Don't Forget About Russell Henley

While most were lost in the sound and the fury following Tiger and Rory's sunday stories, Russell Henley played like a champion. (Bob Donnan, USA Today Sports, Action Images)
While most were lost in the sound and the fury following Tiger and Rory’s sunday stories, Russell Henley played like a champion.
(Bob Donnan, USA Today Sports, Action Images)

Lost in the swirl of conversation about how the Honda Classic blew away with the breeze for Rory McIlroy was some credit for the winner. How about a little love for Russell Henley?

He shot 72 on the final day when the wind was up and the lowest score on a terribly difficult golf course was 3-under 67. And he didn’t win coming out of the pack. He played in the final group with McIlroy, starting the day two shots behind the leader.

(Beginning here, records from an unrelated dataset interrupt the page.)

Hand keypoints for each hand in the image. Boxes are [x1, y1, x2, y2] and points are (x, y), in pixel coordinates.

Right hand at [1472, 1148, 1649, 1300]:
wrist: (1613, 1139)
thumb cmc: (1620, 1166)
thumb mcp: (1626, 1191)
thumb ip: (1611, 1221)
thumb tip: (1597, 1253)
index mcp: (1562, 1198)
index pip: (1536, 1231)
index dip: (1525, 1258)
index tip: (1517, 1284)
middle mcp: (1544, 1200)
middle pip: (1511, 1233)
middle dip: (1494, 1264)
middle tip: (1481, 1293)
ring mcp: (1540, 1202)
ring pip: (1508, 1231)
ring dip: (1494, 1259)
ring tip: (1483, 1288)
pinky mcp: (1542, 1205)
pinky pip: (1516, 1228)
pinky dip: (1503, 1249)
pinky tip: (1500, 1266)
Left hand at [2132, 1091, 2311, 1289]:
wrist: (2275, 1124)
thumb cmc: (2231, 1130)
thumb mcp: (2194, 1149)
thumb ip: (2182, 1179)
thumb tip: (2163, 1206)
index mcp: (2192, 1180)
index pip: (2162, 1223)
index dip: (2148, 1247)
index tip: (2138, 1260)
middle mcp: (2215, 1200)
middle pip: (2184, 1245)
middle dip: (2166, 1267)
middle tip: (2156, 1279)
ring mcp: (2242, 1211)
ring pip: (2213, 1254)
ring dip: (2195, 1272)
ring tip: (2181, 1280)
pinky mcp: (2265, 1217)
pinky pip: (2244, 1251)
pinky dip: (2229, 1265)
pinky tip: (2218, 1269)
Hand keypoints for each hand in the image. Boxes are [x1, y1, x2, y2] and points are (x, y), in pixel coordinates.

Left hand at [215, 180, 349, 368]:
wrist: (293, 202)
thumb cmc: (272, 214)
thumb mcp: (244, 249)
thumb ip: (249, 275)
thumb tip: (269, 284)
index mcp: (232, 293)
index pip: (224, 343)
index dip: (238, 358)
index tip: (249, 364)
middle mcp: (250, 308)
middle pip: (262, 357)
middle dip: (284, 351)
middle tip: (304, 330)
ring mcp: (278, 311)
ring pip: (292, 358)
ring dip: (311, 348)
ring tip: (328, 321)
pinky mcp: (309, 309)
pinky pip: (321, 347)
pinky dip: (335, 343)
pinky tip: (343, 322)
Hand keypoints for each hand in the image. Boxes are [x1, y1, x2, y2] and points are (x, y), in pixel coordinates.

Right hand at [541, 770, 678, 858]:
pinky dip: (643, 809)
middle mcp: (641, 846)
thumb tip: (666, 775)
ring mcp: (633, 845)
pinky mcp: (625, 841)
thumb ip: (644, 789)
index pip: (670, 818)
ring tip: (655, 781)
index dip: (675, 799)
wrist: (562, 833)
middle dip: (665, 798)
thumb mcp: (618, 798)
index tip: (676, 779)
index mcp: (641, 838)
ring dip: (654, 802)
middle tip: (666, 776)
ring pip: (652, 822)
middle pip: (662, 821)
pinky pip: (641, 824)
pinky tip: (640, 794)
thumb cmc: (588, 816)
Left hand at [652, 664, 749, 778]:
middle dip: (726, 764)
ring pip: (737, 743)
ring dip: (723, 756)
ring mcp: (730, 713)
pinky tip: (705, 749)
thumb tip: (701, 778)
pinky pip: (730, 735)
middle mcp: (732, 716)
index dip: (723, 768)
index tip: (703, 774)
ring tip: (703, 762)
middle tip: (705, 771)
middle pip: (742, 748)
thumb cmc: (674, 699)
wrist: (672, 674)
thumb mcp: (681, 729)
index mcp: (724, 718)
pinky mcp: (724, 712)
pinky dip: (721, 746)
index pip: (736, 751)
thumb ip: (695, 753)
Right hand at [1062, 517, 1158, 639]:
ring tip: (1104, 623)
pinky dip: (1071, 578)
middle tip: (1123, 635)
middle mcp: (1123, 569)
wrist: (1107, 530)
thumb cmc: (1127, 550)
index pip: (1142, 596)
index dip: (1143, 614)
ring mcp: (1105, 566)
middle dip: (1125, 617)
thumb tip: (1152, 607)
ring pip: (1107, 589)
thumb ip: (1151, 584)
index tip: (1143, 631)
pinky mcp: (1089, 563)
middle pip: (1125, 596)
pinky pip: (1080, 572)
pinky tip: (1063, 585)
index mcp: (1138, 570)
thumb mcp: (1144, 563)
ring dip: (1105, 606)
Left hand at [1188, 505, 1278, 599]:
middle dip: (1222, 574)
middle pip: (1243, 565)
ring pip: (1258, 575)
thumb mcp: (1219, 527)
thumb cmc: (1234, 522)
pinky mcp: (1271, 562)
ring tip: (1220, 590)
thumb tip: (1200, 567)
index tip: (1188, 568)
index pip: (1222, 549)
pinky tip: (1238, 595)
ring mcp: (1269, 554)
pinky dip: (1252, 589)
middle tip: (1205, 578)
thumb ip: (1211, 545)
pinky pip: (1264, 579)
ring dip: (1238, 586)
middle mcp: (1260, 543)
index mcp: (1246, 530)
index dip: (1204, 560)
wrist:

Henley never lost track and never lost sight of McIlroy, even with some stumbles of his own. He bogeyed Nos. 10 and 12 but got them back with a birdie on 13 and a chip-in for birdie on the 14th.

Then came disaster. He rinsed his tee shot at the par-3 15th, the start of the “Bear Trap,” and made double bogey. But he got it up and down from the greenside bunker at the 17th and hung on to make the playoff.

He was the only one of the four combatants to hit the green in two in the playoff and the only one to make birdie, which gave him the victory.

Jordan Spieth and Harris English are the two young players on the PGA Tour who are getting the most attention for their performance and potential. But Henley, who turns 25 during the week of The Masters, now has two wins, one of only four players younger than 25 who have two or more wins on Tour.

When Henley won the Sony Open in Hawaii last year for his first win on Tour, he ended his final round with five consecutive birdies. He showed the world he had enough game for the big stage. Sunday at Honda, he showed he has enough guts.